A) Comparison of the fraction of Trp-cage protein folded as a function of temperature for two different force fields—ff99SB (red and green curves) and ff94 (blue curve). The folding profiles for the ff99SB are practically indistinguishable for REMD simulation starting from completely unfolded states (red) and folded states (green). The ff99SB profiles cross the 50% fraction folded at T=321 K, in close agreement with experimental data (T_exp = 317 K). However, the calculated fraction of folded states is lower than measured values at low T. B) Fraction folded as a function of other order parameters that are representative of the folded Trp-cage folded structure. These parameters are rmsd (red curve--folded is rmsd< 0.22 nm), fraction of a Trp-Nε – Asp backbone carbonyl hydrogen bond (blue curve-- d < .4 nm), Arg-Asp ion pair (magenta curve -- d<0 .6 nm), and number of alpha helical amino acids (divided by five to fit the same scale in the plot, green curve). An alpha helical amino acid is an amino acid with three consecutive phi-psi angles in the alpha helical region ( ϕ= −60 +/− 30 Deg. and φ = −47+/− 30 Deg) . The maximum number of alpha helical segments observed is ten.

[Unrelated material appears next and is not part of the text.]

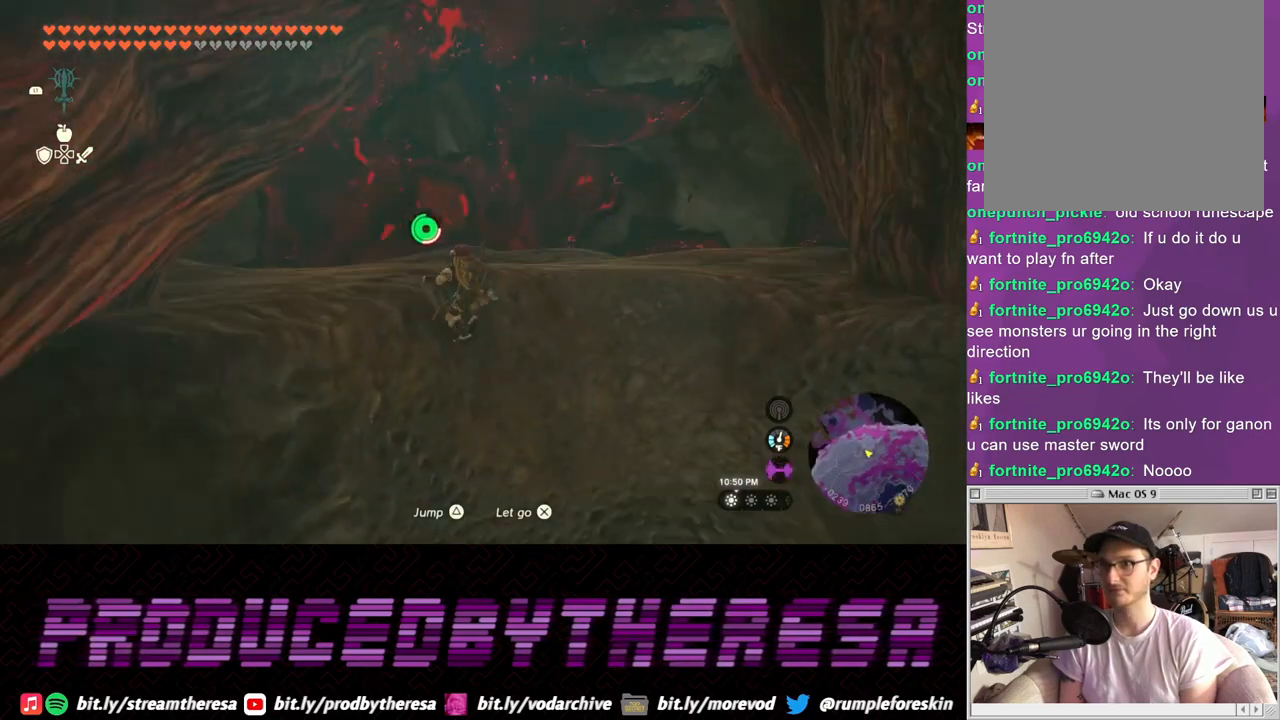
{"buttons": [], "left_stick": "up", "right_stick": "center", "events": [[33, "right_stick", "center"]]}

Figure 6. Comparison of the computed (solid line) and measured (dotted line)

a) Free energy, b) fraction folded, c) entropy and d) enthalpy, as a function of temperature.

Figure 7. Stability of the Trp-cage protein as function of temperature and pressure

A) Average energy difference between unfolded and folded state ensembles calculated at various temperatures for a system at low pressure. B) Average energy difference between unfolded and folded state ensembles calculated at various temperatures for a system at high pressure. The uncertainties are calculated over five, 100 ns long, time segments. C) Fraction of the ensemble folded as a function of temperature. The two curves show the results obtained from simulations at low and high average pressures. The solid lines are the best χ² fit of the thermodynamics of the system, following a fitting procedure described in the text. The parameters describing the changes in Gibbs free energy are shown in table 1. D) Pressure-Temperature stability diagram for the Trp-cage protein. The contours for ΔG(P,T)=0 (contour closer to P=0 and T=320K), −5, −10,−15 kJ/mol are elliptical. The free energy profile shows small pressure dependence and the protein will require high pressures to unfold at low temperatures. The dotted lines represent the states sampled during the REMD simulations at low (blue) and high (red) densities. The black solid line represents the ΔV=0 isochore. The red solid line represents ΔS=0. All states above this curve decrease stability upon cooling, and have higher entropy in the folded state than in the unfolded state.